Early one morning in April 1996, Eoin drove from the city of Nakornsawan in Thailand to Bangkok airport. He said he felt increasingly sick while waiting to check in his baggage and eventually vomited blood into a waste bin. Despite this, he boarded the plane, landed in Taipei and then finally made it to his hotel in Fukuoka in Southern Japan. He collapsed in the foyer. Eoin said he had lost four of his six litres of blood and would have died if he made it to his hotel room.
After being rushed to Kyushu Medical Hospital, Eoin was stabilized by a "lovely team of doctors" who would not let him come home. Eoin had a stomach ulcer that was bleeding, along with three bleeding varices in his esophagus.
"Outside the hospital is a statue of some outstretched hands, under which is written 'in the hands of God'. I give thanks to Him for looking after me that day as I bled and bled," said Eoin.
The bleeding had occurred because Eoin's liver wasn't functioning properly and had not done so for the previous 20 years. He was diagnosed with sclerosing cholangitis (progressive narrowing of the bile duct). The Japanese doctors said that unless Eoin had a liver transplant within six months, he would die.
Eoin had to travel to Australia for his transplant because the first liver transplant in New Zealand did not occur until 1998.
"I arrived back in New Zealand in July and after the local River Valley Lions Club in Gore had raised $32000, my family and I were on another plane, this time to Brisbane so that I could get a new liver. A gift of life."
On a Friday night Eoin was phoned and told to come to the hospital – a donor organ was on its way.
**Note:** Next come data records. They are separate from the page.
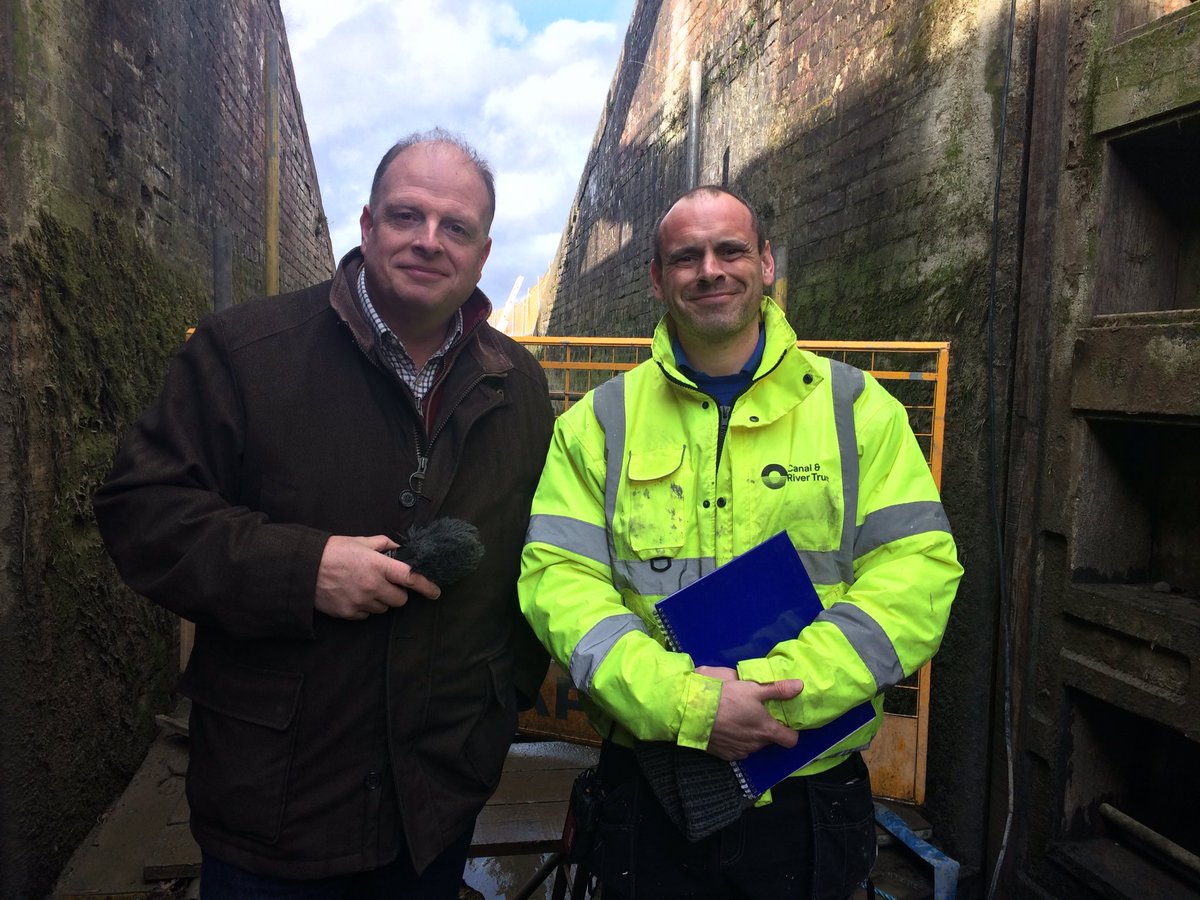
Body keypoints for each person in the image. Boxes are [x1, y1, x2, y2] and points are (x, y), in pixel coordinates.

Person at [94, 129, 555, 898]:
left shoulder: (521, 384)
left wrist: (500, 700)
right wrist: (303, 569)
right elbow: (142, 510)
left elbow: (541, 552)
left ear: (483, 253)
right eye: (407, 216)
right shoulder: (244, 352)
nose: (428, 241)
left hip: (437, 799)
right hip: (275, 804)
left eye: (456, 228)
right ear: (368, 226)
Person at [519, 185, 962, 899]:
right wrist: (688, 704)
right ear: (659, 280)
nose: (710, 269)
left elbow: (917, 573)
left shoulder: (856, 409)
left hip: (808, 791)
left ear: (766, 264)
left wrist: (769, 697)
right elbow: (558, 583)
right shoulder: (597, 425)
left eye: (730, 250)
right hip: (651, 789)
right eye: (686, 256)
He was to receive the right lobe (the bigger segment) and a child would receive the left.
"That was October, so I now have two birthdays!" said Eoin.
"Although I have a strong personal Christian faith, the radio playing Eric Clapton's Knockin' on Heaven's Door as I was wheeled into theatre was stretching things a bit so I asked the nurse to turn it off!"
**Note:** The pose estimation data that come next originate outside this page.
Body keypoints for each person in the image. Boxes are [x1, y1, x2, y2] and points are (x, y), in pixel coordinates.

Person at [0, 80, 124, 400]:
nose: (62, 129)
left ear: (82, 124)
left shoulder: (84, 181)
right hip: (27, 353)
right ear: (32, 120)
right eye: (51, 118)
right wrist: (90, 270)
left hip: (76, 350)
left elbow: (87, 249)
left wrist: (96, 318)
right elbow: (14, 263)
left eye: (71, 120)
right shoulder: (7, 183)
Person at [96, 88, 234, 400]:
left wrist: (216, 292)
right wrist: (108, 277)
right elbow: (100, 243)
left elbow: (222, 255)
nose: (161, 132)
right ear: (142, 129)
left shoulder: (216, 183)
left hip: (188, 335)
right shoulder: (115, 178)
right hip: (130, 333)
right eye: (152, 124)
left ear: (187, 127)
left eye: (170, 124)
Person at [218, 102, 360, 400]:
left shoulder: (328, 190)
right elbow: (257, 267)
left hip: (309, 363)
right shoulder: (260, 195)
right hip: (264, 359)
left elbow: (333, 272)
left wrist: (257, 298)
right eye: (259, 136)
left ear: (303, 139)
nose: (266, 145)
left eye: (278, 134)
Almost immediately after the transplant, Eoin was feeling so much better. He never had any rejection, but he had experienced infections. Eoin was a Deputy Principal when he nearly died in Japan and has been the Rector of Gore High School for many years now.
"I have been able to sustain that leadership role only because of the transplant. More importantly, I have seen my three children grow up and have given my daughter away at her wedding.
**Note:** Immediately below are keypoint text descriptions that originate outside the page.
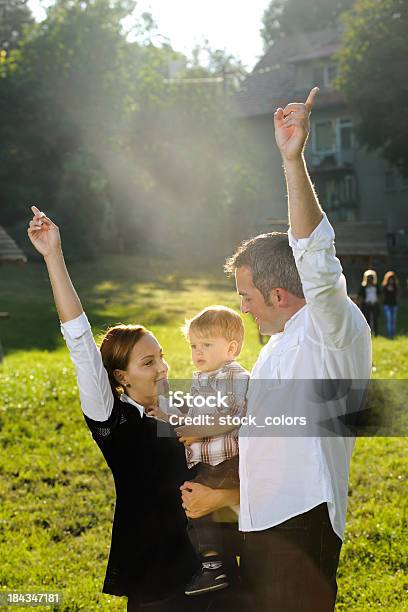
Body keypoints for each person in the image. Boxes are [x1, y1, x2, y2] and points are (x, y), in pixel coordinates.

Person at [182, 87, 372, 611]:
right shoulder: (275, 349)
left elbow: (317, 257)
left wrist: (294, 160)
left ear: (278, 294)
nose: (242, 309)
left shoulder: (331, 328)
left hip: (301, 521)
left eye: (245, 296)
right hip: (259, 524)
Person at [27, 206, 240, 612]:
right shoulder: (115, 420)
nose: (162, 367)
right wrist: (53, 255)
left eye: (160, 356)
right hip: (156, 578)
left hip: (214, 572)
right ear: (121, 378)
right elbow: (80, 345)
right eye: (147, 363)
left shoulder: (183, 403)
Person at [175, 306, 249, 596]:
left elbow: (232, 415)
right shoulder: (202, 378)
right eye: (194, 345)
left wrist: (197, 431)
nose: (198, 352)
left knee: (196, 504)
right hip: (210, 461)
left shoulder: (232, 375)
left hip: (227, 460)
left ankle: (213, 565)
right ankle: (216, 562)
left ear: (231, 348)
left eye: (207, 345)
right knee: (199, 506)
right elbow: (195, 414)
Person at [358, 269, 380, 335]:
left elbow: (379, 294)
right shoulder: (363, 287)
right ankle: (368, 333)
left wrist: (377, 301)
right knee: (367, 319)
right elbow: (360, 296)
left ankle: (376, 333)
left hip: (374, 304)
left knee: (375, 319)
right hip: (366, 305)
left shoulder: (376, 286)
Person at [381, 271, 399, 339]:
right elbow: (383, 296)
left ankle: (393, 334)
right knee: (389, 320)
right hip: (387, 305)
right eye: (390, 279)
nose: (391, 280)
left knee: (393, 321)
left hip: (394, 305)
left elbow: (398, 295)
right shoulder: (385, 286)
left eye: (392, 279)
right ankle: (389, 335)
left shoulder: (395, 287)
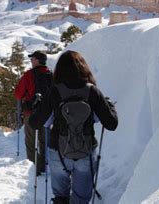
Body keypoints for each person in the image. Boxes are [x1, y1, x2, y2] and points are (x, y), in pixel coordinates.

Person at [29, 50, 118, 204]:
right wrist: (110, 106)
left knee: (60, 198)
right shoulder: (92, 91)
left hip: (58, 150)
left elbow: (35, 123)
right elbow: (111, 124)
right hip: (85, 150)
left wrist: (38, 107)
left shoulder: (54, 91)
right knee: (81, 199)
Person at [14, 50, 52, 175]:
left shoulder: (29, 75)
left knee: (30, 140)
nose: (31, 61)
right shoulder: (51, 74)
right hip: (47, 113)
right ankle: (44, 165)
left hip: (31, 112)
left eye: (32, 59)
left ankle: (34, 167)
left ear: (37, 60)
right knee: (44, 140)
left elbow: (18, 93)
"To my great surprise, a recent ultrasound revealed that I now have a liver with two lobes. It has grown the left lobe all by itself!"
Eoin said he wished to honour all medical specialists who have helped recipients in so many ways. "You are our heroes. I have been seriously sick in three different countries and in every one I can not speak highly enough of the quality of care that I have received. Thank you."
A poignant end to Eoin's talk reminded the congregation why they were gathered at Knox Presbyterian Church:
"To those of you who come today with the pain of having lost a loved one – I say a very sincere and heart felt thank you on behalf of all of us here who have received the gift of life. That gift, whatever it may have been, has made the world of difference for people like me."